A rua estava infestada de pessoas e barulhenta por conta dos carros, da movimentação e também pelo fechar e abrir de algumas lojas e restaurantes. A noite já ia se fazendo, deixando a capital da Itália romântica e solitária ao mesmo tempo, com a presença de algumas gotas que caiam do céu de maneira despreocupada e lenta.

-Tchau, até semana que vem! Não esqueçam que a apresentação será daqui a 15 dias. - Me despedi dos alunos do último horário que iam em rumo a saída.

Enquanto a área verde do campus ia se esvaziando fui juntando meus pincéis e tintas, alguns materiais estavam bem espalhados pelo gramado e tinham muitos, mais muitos respingos de tinta branca na minha roupa, sempre dava um trabalhão tirar a sujeira lavando a mão, então eu optava por usar a máquina ilegalmente da lavanderia da faculdade.

-Aurora? - Uma voz feminina me chamou.

Olhei para trás e havia uma das minhas alunas de ensino avançado sobre a história da arte otomana atrás de mim. Não me lembrava muito dela pelo rosto, mas suas tatuagens me fizeram gravar seu nome e também o típico mito que o seu significado carrega, era Pandora. Os cabelos ruivos, as sardas, o cérebro excepcional e as acrescentações inteligentes, não a tornavam alguém que era o foco das atenções, até porque ela nem participava das minhas aulas, porém seus trabalhos eram impressionantes e também era a única que tinha coragem suficiente de criticar minha metodologia e meus quadros.

-Do que precisa? - Questionei retomando a organizar minhas coisas.

-A seleção para estagiar com você na sua próxima exposição começa quando?

-Ainda não escolhi uma data. - Voltei a olhá-la. - Por que? Tem interesse?

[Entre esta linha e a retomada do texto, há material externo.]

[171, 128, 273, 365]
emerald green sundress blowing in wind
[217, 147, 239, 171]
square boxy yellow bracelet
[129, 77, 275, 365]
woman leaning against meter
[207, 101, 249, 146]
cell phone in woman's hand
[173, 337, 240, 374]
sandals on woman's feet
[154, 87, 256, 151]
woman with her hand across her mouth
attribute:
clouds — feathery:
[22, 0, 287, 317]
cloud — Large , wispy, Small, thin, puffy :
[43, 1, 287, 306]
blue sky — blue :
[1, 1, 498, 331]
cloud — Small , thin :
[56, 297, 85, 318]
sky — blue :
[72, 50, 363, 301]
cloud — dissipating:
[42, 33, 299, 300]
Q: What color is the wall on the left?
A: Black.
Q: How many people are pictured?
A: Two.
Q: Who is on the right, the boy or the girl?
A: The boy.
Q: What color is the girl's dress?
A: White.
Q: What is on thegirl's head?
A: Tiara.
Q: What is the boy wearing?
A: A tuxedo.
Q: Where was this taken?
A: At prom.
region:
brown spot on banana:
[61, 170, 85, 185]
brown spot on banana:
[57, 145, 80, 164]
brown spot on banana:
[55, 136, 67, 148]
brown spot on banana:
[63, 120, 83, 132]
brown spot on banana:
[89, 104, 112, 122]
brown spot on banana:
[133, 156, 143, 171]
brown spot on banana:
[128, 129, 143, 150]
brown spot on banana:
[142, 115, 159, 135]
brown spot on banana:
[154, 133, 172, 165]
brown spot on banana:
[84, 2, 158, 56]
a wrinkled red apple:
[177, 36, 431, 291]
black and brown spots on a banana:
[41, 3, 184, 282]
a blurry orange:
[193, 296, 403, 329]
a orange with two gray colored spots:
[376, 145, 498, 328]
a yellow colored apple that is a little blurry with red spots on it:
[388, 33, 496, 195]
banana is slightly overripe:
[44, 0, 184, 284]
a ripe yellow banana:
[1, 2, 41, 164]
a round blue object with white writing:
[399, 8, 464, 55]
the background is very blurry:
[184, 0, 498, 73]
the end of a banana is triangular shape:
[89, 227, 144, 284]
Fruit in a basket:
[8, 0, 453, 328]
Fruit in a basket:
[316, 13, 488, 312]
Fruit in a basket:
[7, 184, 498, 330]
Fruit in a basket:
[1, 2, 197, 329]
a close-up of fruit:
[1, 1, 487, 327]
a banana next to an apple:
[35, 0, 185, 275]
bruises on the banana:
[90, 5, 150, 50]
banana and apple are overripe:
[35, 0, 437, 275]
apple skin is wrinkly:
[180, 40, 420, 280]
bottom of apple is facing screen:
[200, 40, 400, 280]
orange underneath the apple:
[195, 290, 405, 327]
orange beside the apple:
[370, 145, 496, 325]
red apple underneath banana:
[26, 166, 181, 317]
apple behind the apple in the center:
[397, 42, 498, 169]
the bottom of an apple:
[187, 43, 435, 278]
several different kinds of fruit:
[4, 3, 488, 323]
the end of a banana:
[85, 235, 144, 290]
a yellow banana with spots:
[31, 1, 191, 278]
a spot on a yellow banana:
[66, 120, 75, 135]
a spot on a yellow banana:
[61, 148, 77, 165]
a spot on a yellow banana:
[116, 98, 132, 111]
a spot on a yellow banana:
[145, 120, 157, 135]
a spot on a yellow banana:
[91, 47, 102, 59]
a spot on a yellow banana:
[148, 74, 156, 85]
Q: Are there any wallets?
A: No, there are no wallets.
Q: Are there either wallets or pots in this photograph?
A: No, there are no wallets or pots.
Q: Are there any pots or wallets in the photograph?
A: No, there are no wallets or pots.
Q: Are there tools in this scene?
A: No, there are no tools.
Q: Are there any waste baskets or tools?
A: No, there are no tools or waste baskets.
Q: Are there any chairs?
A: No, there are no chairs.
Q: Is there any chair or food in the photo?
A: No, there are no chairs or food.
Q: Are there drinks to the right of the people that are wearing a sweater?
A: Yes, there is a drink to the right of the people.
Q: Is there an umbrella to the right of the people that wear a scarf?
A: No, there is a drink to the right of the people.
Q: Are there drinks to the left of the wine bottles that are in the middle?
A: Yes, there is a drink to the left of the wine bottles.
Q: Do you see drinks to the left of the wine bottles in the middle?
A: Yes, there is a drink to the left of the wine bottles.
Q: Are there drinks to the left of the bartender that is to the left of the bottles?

-Um pouco. Me avise quando as inscrições começarem. - Pandora disse com seus olhos grandes e castanhos sob minha pessoa.

Assenti com a cabeça apanhando o cavalete logo em seguida e indo em direção a sala em que deveria dar aula, mas era usada como depósito para os meus instrumentos de trabalho.

-Quer ajuda? - Ela gritou debaixo do pessegueiro.

-Não precisa, eu...

Mal encerrei a frase e ela já vinha trazendo várias coisas nos braços até mim, colocamos tudo no armário cinza e enferrujado. Enfiei meus pertences na bolsa e quase ia esquecendo meu relógio de bolso, calcei minha bota - eu tinha uma didática bem diversificada com meus alunos quando o assunto era arte moderna. Peguei minhas coisas e decidi que levaria minha tela comigo, esperei Pandora sair da sala e em seguida fechei a porta.

-Obrigada, foi muito gentil da sua parte. - Agradeci.

Ela me olhou uma última vez e se juntou a uma multidão de universitários. Na saída havia um aglomerado de pessoas que conversavam entre si, apenas desviei daquela massa cumprimentando alguns que ali estavam com um sorriso sem mostrar os dentes e logo em seguida continuei traçando meu caminho - que era um tanto quanto curto comparado com dos demais alunos e professores, meu apartamento apertado ficava a poucos minutos do centro - minhas caminhadas sempre eram tranquilas e cheias de novidade. Naquela semana havia focado minhas energias em uma nova tela que agora encontrava-se entre meu braço e minhas costelas, coberta por um pano surrado e encardido, aquela sem dúvidas era uma das minhas obras primas. Tive que dobrar meu cuidado enquanto andava por aí, às vezes eu conseguia ser muito desastrada, como no ano passado, que quebrei o pé ao tropeçar em um burraco na calçada - aliáis, havia uma placa gigantesca com letras marcantes dizendo "CUIDADO BURACO" e tropecei justamente porque ia ler o que estava escrito.